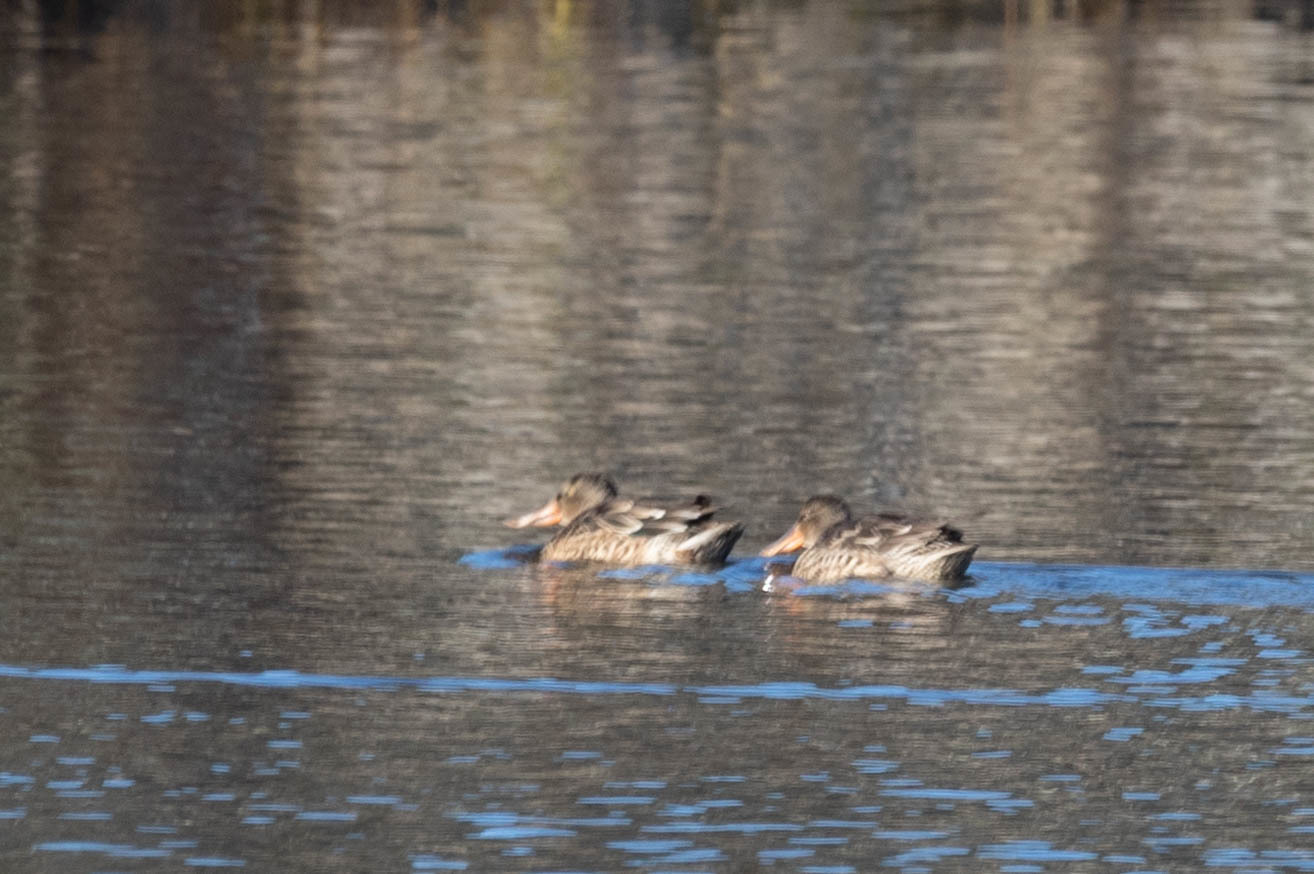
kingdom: Animalia
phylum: Chordata
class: Aves
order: Anseriformes
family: Anatidae
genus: Spatula
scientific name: Spatula clypeata
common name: Northern shoveler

■ ■ ■

- _Goal_
Set out the lines of all the items above as a numbered list, leaving out blank lines and the pictures.

- _Answer for this exercise_
1. kingdom: Animalia
2. phylum: Chordata
3. class: Aves
4. order: Anseriformes
5. family: Anatidae
6. genus: Spatula
7. scientific name: Spatula clypeata
8. common name: Northern shoveler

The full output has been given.